There was a "FREE" John Deere lawn tractor in the local newspaper yesterday. I called when I got home from work and my wife had pointed it out to me. I was the 75th caller according to the guy and it was long gone. I hope I didn't miss a chance to get a 318 or 140H3 for free. He didn't know what the model number was, so I'll never know.


----------



## aegt5000 (Feb 22, 2004)

The early bird gets the worm (or in this case the deere)


----------



## Live Oak (Dec 22, 2003)

Sorry you missed out Joe. Better luck next time. I hate when that happens!


----------



## tisenberg (Sep 20, 2003)

I picked up a new tractor today, driving down the road and saw a sign on the side of a 318 that said "Free". It's almost new and runs like new... okay, just kidding.


----------



## jodyand (Sep 16, 2003)

Joe i hate that you miss out. BUT are you sure that wasnt your wife giving yours away


----------



## Argee (Sep 17, 2003)

> _Originally posted by tisenberg _
> *I picked up a new tractor today, driving down the road and saw a sign on the side of a 318 that said "Free". It's almost new and runs like new... okay, just kidding. *


Glad to see you back and posting Toba...haven't seen much of you lately....did Jody run you off?


----------



## Argee (Sep 17, 2003)

That says something for the Deere name....75 callers...WoW


----------



## bontai Joe (Sep 16, 2003)

75 calls on a tractor described as needing some TLC and no model number given.

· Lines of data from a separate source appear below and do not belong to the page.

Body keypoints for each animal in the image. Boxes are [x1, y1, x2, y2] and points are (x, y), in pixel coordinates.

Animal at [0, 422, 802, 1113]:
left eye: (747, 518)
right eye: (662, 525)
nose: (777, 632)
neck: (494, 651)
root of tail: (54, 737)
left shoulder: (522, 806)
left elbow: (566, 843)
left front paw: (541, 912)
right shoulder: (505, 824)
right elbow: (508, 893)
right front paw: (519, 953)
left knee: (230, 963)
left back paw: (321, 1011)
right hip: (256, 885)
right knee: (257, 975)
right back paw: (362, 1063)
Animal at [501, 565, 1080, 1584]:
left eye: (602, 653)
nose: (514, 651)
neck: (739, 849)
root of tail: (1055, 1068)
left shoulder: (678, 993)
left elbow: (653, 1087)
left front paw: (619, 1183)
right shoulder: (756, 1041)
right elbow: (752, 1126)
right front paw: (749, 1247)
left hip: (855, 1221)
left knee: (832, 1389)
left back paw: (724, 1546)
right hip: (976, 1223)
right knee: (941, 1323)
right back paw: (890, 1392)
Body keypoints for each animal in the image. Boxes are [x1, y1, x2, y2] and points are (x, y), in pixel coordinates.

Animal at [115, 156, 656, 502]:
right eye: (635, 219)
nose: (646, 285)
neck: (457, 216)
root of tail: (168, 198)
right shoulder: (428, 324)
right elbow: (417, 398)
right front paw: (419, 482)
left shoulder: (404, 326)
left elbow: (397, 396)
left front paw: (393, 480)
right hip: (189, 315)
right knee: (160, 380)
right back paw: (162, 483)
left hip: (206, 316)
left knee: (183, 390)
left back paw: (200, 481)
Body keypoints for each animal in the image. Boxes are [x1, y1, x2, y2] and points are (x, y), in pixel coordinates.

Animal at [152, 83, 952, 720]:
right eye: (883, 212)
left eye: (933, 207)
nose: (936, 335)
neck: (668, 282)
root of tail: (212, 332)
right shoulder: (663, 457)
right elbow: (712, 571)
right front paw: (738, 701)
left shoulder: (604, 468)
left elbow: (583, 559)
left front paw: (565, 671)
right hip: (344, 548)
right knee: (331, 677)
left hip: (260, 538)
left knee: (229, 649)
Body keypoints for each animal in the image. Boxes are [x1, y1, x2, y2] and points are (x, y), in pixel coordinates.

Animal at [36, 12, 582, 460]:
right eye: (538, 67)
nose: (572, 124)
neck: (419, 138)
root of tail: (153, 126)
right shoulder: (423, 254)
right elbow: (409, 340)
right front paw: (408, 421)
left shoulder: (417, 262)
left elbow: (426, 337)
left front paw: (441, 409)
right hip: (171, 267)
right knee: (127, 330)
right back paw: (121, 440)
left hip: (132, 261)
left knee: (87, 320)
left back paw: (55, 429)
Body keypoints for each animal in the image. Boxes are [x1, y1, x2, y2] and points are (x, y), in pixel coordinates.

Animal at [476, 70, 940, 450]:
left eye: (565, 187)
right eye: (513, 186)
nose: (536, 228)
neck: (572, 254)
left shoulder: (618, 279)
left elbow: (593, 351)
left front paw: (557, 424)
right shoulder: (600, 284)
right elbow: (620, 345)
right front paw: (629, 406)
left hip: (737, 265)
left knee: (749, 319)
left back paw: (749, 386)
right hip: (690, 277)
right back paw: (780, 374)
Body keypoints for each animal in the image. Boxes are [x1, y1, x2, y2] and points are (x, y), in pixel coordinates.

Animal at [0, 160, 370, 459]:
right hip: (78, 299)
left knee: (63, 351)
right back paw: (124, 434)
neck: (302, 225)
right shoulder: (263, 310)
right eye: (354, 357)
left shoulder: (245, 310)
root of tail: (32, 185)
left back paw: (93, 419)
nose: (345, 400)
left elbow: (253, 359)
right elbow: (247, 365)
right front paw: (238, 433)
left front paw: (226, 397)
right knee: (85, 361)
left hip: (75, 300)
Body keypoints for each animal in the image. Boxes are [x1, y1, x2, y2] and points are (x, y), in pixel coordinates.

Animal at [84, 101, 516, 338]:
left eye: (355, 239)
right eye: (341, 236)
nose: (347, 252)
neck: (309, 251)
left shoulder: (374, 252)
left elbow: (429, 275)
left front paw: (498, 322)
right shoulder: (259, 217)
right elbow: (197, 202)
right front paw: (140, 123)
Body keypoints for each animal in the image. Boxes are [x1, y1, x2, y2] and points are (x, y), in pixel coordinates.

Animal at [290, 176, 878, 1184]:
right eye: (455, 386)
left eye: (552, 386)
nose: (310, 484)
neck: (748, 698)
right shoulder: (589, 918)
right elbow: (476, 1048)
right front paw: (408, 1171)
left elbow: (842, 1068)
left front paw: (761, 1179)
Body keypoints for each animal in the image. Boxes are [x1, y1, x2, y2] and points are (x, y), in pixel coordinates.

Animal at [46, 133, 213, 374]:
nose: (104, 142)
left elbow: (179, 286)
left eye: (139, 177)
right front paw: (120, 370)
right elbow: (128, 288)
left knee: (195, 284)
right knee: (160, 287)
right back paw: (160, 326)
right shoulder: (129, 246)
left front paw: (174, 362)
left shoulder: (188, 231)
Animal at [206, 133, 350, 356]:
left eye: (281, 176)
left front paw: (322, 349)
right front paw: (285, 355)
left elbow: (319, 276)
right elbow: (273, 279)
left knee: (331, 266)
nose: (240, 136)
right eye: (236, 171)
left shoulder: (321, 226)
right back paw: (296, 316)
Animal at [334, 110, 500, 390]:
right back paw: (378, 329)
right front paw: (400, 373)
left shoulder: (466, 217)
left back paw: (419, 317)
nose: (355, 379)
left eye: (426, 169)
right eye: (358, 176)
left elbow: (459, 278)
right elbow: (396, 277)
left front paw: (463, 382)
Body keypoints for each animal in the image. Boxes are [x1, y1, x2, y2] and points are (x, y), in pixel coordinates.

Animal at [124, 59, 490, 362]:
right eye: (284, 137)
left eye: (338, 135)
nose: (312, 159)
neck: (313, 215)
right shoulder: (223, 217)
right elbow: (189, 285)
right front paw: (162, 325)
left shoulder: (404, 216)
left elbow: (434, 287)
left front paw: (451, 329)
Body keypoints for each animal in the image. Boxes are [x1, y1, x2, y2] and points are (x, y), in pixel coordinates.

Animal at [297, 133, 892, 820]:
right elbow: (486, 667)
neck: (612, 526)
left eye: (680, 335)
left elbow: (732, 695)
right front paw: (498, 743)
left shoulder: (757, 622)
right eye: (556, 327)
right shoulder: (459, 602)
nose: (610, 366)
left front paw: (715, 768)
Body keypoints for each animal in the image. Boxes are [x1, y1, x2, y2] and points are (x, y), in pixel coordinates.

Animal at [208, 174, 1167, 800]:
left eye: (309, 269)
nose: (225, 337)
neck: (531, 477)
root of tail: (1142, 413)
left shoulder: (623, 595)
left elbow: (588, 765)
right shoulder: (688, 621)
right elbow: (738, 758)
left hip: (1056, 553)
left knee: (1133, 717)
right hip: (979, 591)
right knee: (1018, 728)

I don't even know if it had a mower deck.


----------



## guest2 (Dec 27, 2003)

Joe,
Probably the guy who took the ad info got the tractor before it was even printed!


----------



## jodyand (Sep 16, 2003)

> _Originally posted by sixchows _
> *Joe,
> Probably the guy who took the ad info got the tractor before it was even printed! *


 :ditto: I with sixchows if it was me taking the call for the ad i would have ask the guy where and when he wanted me to pick it up


----------



## tisenberg (Sep 20, 2003)

> _Originally posted by Argee _
> *Glad to see you back and posting Toba...haven't seen much of you lately....did Jody run you off? *


Just been real busy. There was so many post updates that I couldn't read all of them and get up to date so I stayed out of topics that I didn't have much to contribute.


----------